Por:  Simaia Sampaio

 


Educar nossos filhos parece ser, cada vez mais, uma tarefa muito difícil. Em tempos onde a modernidade invade nossos lares, o consumismo passa a ser encarado com muita naturalidade. Os pais sentem-se perdidos diante de tantos pedidos dos filhos que vêem na televisão novidades para todos os gostos e, na escola, os coleguinhas que exibem a última moda.
Seu filho diz sentir-se fora do grupo se não tiver com o último brinquedo lançado, a roupa ou sapato da propaganda e ainda lhe diz, com muito exagero, que é o único da escola que ainda não tem.
O que fazer? Ceder às chantagens emocionais ou resistir? Acredito que a resposta esteja no meio termo. Não ceder tudo, mas também não negar tudo. O limite está justamente quando você dá alternativas para que ele ganhe o que deseja, como por exemplo, se esforçar em algo que anda meio relaxado. Filhos que ganham presentes todos os dias, sem uma data especial, tornam-se mal acostumados e acabam não dando o valor merecido ao presente. No início não largam o brinquedo pra nada, alguns dias depois, torna-se mais um na infinita prateleira de brinquedos.
Não podemos fingir que não vivemos num mundo capitalista, cujas datas comemorativas entoam um forte apelo para que você gaste, mas gaste muito!
Infelizmente esta é uma realidade que bate à nossa porta cada vez que se aproxima o natal e o dia das crianças, mas podemos utilizar isto ao nosso favor. Como? Restrinja os presentes mais caros para esta data, assim você poderá cobrar a arrumação do quarto, a recuperação daquela nota baixa, o compromisso de tomar banho sem precisar mandar, dormir cedo e tudo aquilo que você está cansada de mandar fazer e ele resiste ao máximo. Porém, alerte-o, o acordo deve permanecer mesmo depois que ele receba o presente, senão nada feito, e não se esqueça de avisar que na próxima vez ele ficará sem presentes, caso não cumpra o combinado.
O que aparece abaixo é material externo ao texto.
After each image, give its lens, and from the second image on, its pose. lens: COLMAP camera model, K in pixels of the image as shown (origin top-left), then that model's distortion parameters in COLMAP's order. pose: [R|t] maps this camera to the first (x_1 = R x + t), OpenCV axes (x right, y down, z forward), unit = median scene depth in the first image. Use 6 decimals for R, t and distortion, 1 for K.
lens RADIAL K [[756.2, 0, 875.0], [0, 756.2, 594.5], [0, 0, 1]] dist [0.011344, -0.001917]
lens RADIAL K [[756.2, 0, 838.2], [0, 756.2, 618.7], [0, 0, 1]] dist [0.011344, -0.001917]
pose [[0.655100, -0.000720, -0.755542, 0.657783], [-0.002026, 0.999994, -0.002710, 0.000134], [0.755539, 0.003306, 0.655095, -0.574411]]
Entretanto, você não precisa se sentir culpado se você comprar um brinquedo e lhe fazer uma surpresa. O que não pode acontecer é isto virar uma rotina e vício.
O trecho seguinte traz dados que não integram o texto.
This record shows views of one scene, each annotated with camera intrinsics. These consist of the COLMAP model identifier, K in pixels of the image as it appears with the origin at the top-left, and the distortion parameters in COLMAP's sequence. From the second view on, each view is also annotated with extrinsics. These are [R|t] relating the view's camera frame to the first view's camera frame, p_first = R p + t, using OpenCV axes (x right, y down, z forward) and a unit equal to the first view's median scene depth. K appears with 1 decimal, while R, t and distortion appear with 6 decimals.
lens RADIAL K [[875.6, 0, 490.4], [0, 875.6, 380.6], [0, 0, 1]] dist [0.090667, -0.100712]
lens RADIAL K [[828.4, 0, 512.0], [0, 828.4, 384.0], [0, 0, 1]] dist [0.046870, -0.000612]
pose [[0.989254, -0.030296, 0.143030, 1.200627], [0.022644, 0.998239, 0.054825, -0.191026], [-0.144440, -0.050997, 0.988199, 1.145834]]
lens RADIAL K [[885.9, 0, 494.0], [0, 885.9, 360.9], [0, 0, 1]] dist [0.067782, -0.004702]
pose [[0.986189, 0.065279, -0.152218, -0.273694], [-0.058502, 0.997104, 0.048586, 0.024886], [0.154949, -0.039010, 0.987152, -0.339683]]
O que acontece é que muitos pais tentam compensar a ausência enchendo a criança de brinquedos para que ela não cobre sua presença constante. Na verdade são os pais que se sentem bem achando que esta atitude preencherá o vazio. Serve como uma válvula de escape.
Os pais, nunca devem se esquecer que a qualidade vale muito mais que a quantidade. De que adianta você estar em casa e não dar atenção ao seu filho? Porém, aquele que muito trabalha e explica esta necessidade ao filho de forma clara, e lhe dedica seu tempo disponível com a máxima qualidade possível, sai ganhando certamente.
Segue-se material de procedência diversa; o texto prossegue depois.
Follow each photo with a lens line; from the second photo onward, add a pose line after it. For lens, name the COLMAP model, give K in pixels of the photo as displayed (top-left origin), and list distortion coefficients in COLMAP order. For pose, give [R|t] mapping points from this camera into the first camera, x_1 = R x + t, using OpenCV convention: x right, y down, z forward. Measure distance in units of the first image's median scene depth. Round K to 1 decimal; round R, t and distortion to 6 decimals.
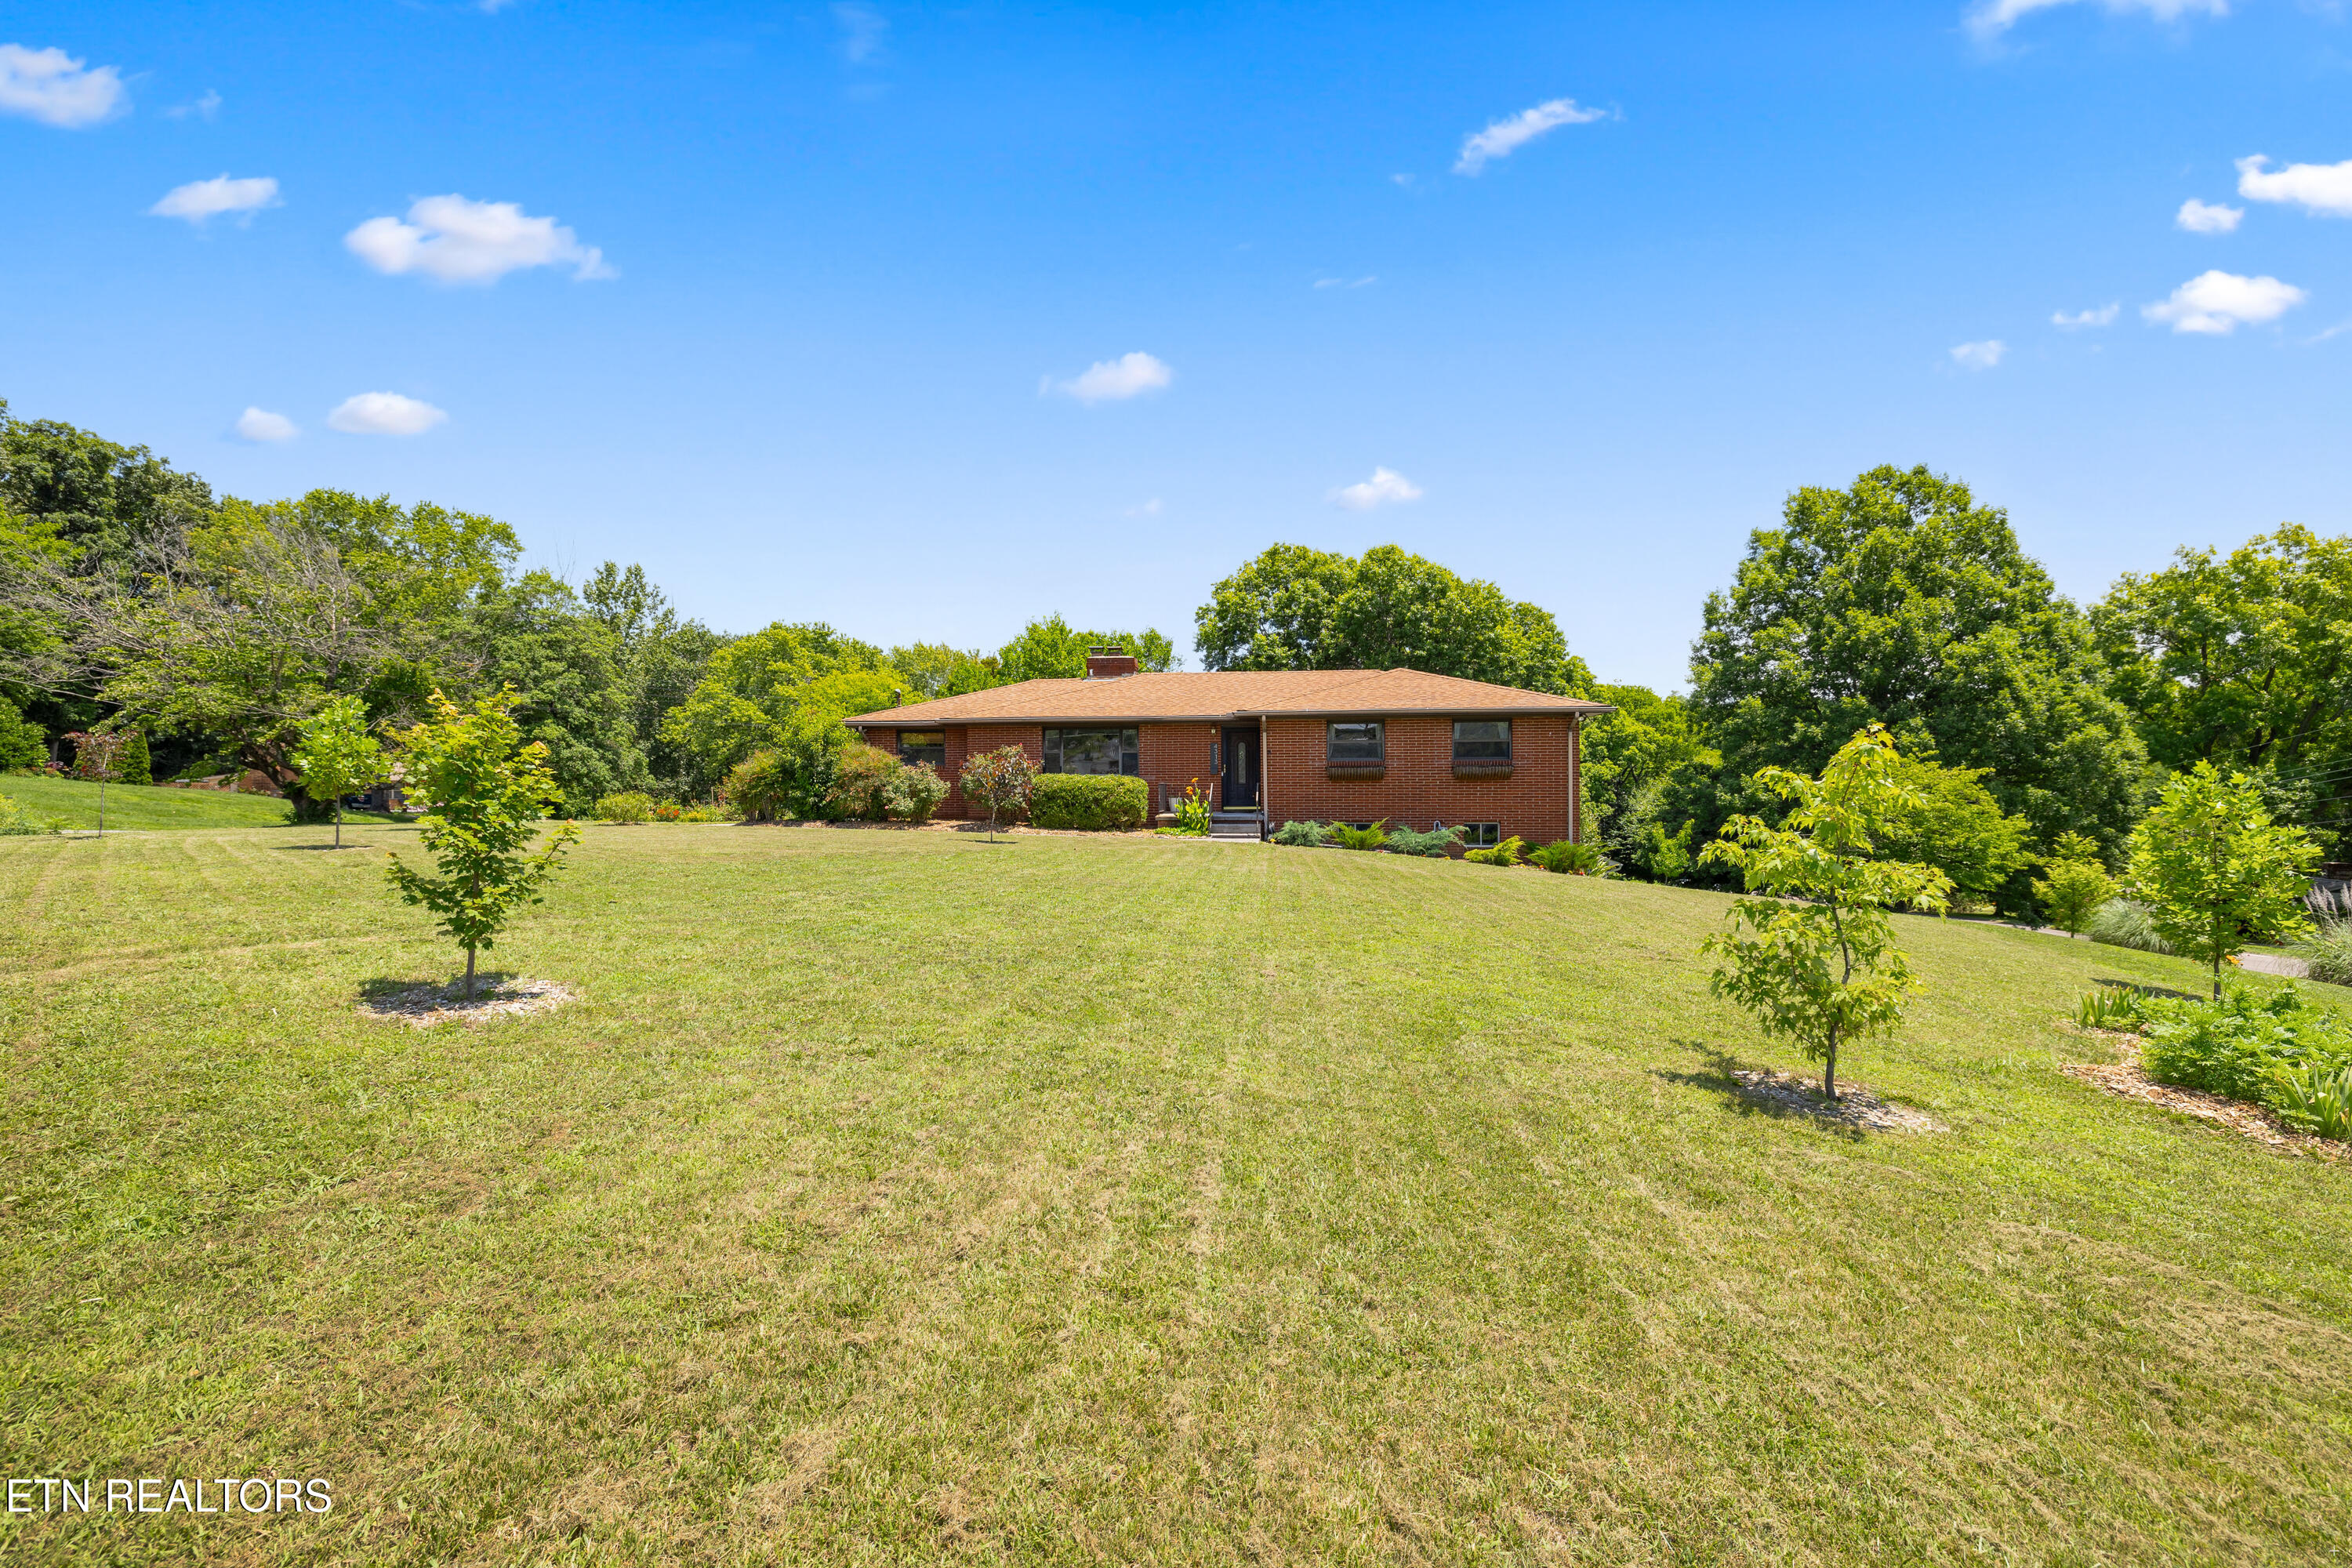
lens RADIAL K [[997.5, 0, 1176.0], [0, 997.5, 784.0], [0, 0, 1]] dist [0.001170, 0.000100]
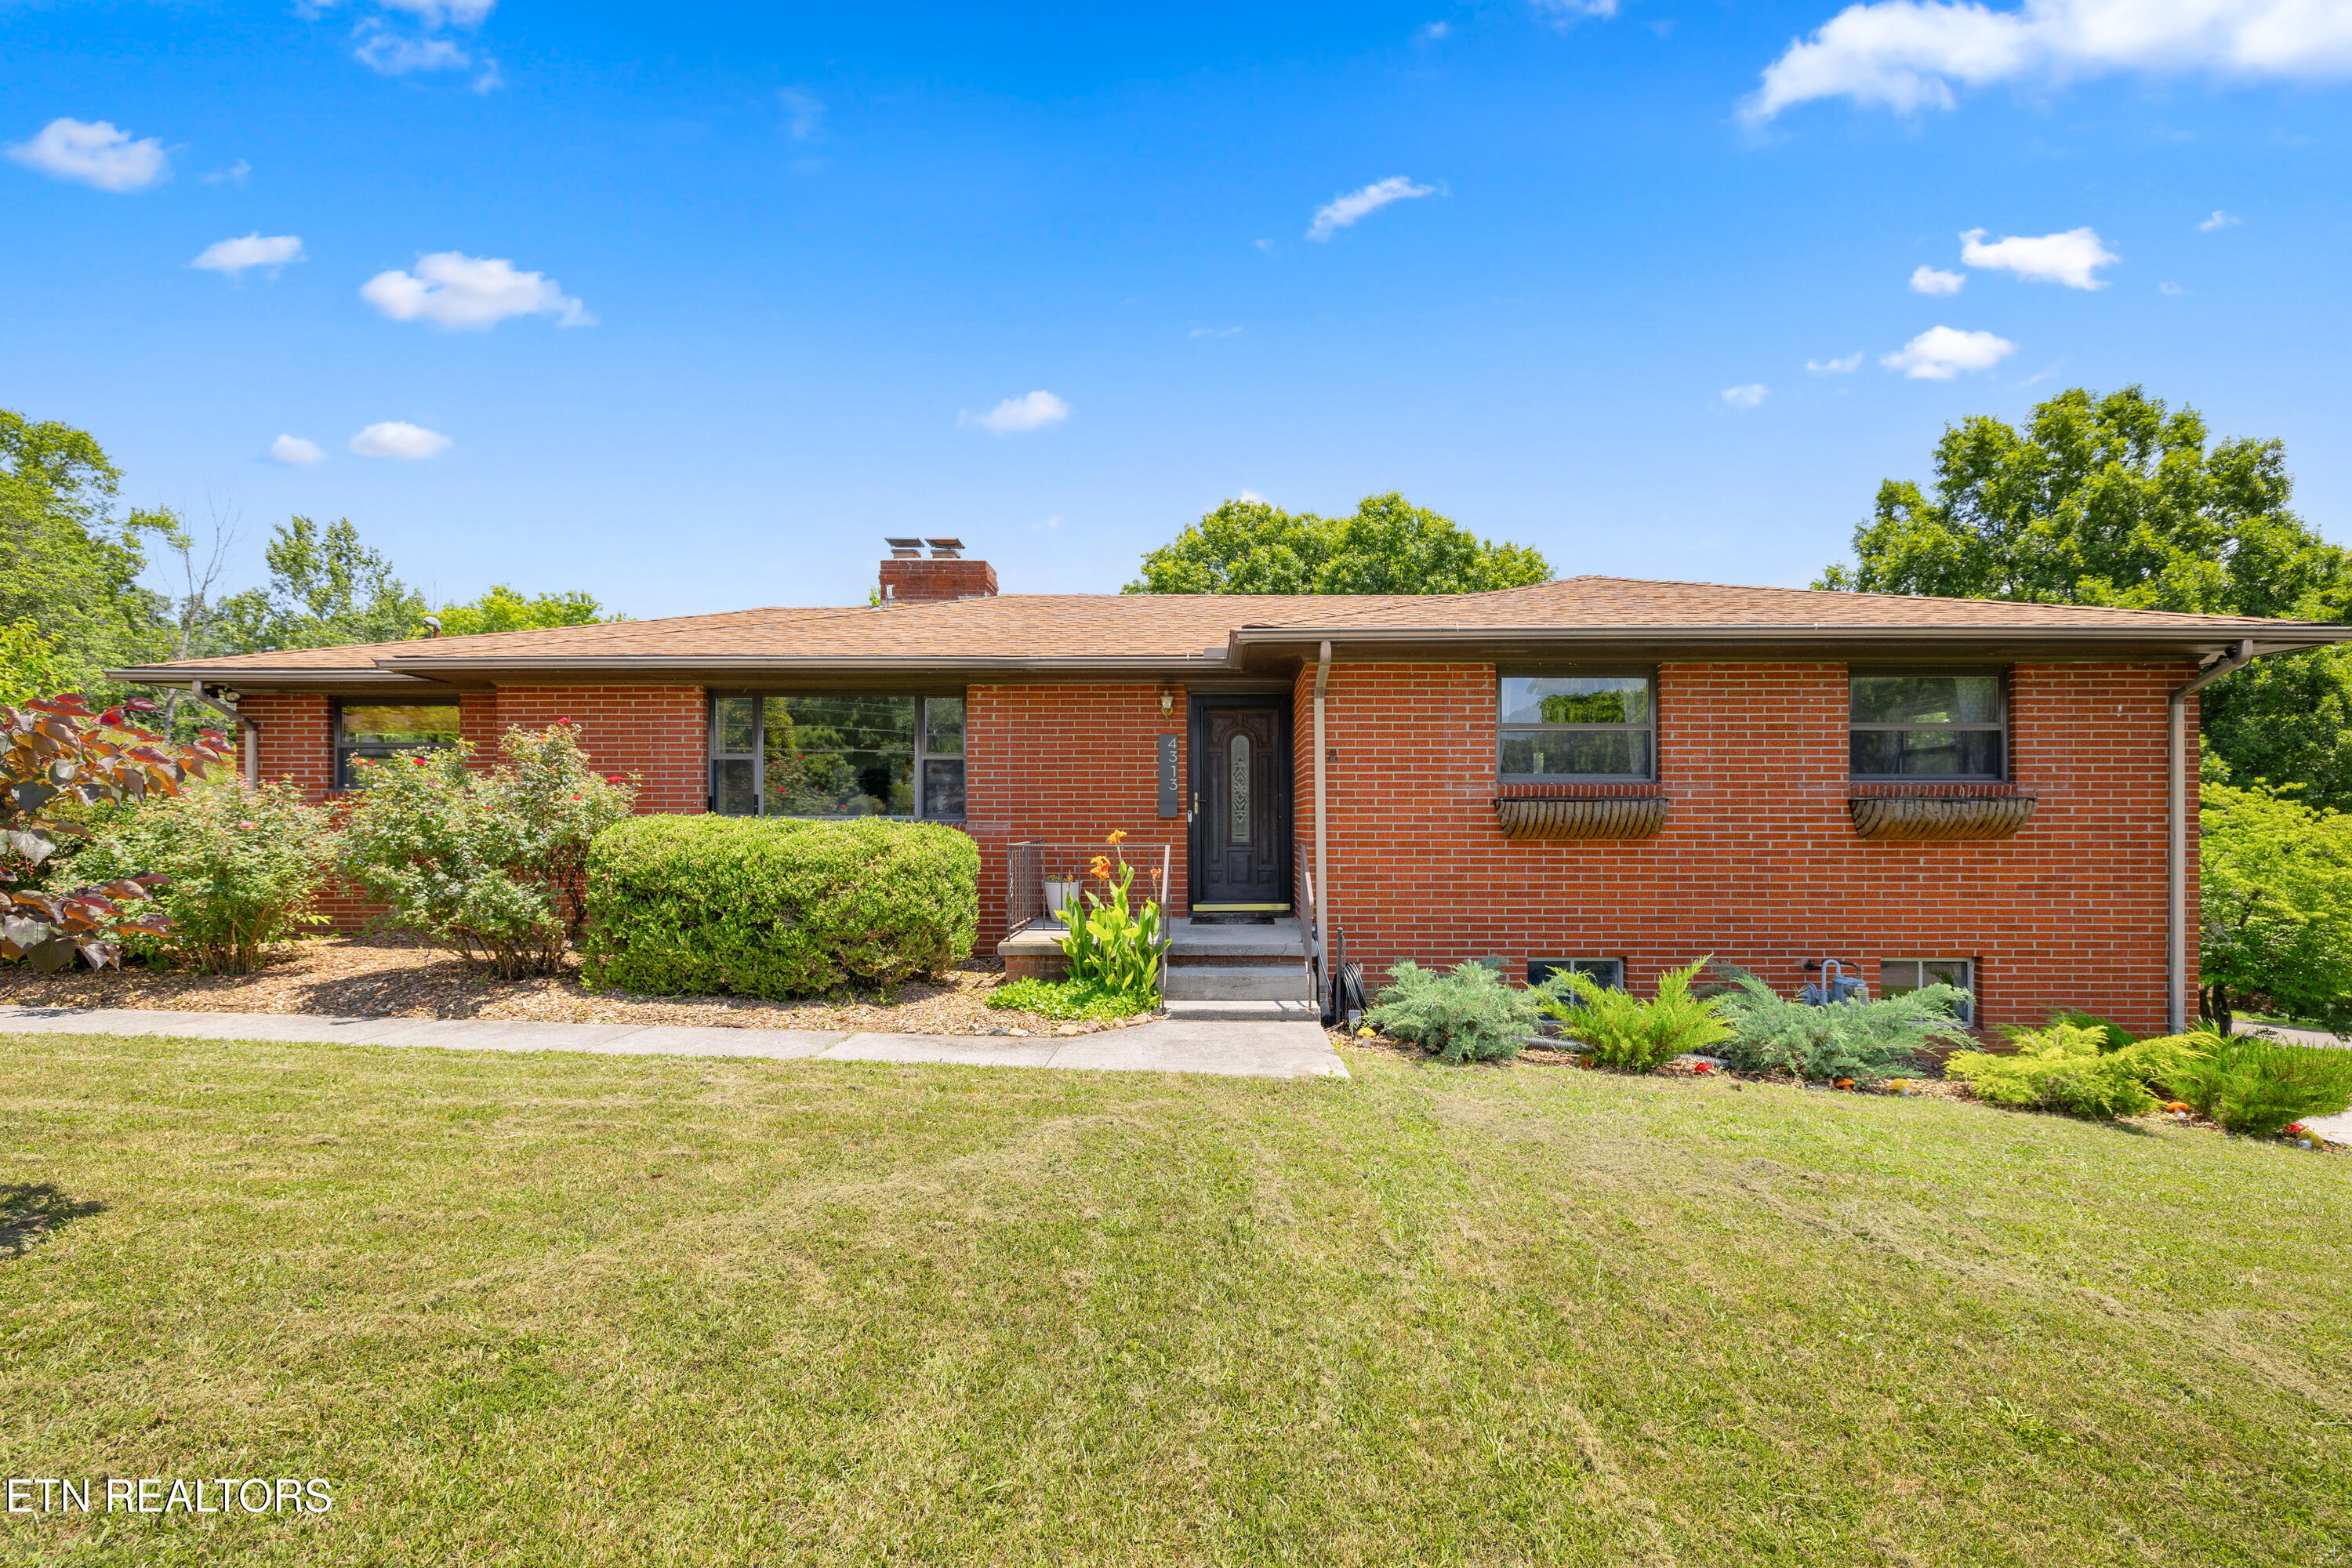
lens RADIAL K [[997.5, 0, 1176.0], [0, 997.5, 784.0], [0, 0, 1]] dist [0.001170, 0.000100]
pose [[0.996925, 0.007448, 0.078007, 0.006414], [-0.004451, 0.999248, -0.038524, -0.004416], [-0.078235, 0.038059, 0.996208, 0.340668]]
A questão do limite é muito mais ampla e deve se iniciar quando o bebê começa a dar seus primeiros passos de independência.
Muitos pais costumam confundir dar limites com proibir tudo que acha errado. O erro é algo muito pessoal, o que pode ser erro para mim, pode não ser erro para você e cuidado para não deixar seu filho paranóico. Às vezes, num acesso de nervosismo quer proibir o bebê de coisas que ele precisa vivenciar para descobrir e se desenvolver, como por exemplo: atirar um brinquedo no chão para ver o que acontece, colocar algo na boca para coçar seus dentes. Ora! São os adultos que devem vigiar a criança, deixando à sua disposição o que ela pode mexer sem correr o risco de se machucar. Chamar a atenção da criança toda hora não é bom, por isso é você quem deve criar um ambiente onde a criança possa sentir-se livre e não precise mexer em coisas que não deva.
Não queira castigar seu bebê, dando palmadinhas nas mãos se ele quebrou um copo de vidro que foi esquecido no centro de mesa. A culpa foi sua por deixar um objeto perigoso ao alcance dela. Lembre-se que nesta idade a criança é movida a curiosidades e seus olhos parecem estar nos dedos querendo tudo tocar.
Criança precisa ser chamada a atenção quando é mal educada com alguém, quando é desaforada com você, quando não quer estudar. Seja sensato. Não fique chamando a atenção de seu filho à toa, pois quando ele realmente tiver que ser chamado à atenção por uma falta grave, ele não vai nem lhe ouvir.
E o mais importante, faça isto com calma, mostre que você é equilibrado. Não saia gritando, pois você só irá passar nervosismo e não alguma lição. Não perca o hábito de sempre conversar sobre coisas da vida. Procure saber de seu filho as coisas que ele acha certo e errado, em momentos como uma reunião em família e não em momentos de estresse. Converse, e converse muito. O diálogo é o ingrediente que está faltando na maioria das famílias e é por isso que o bolo quase sempre está desandando.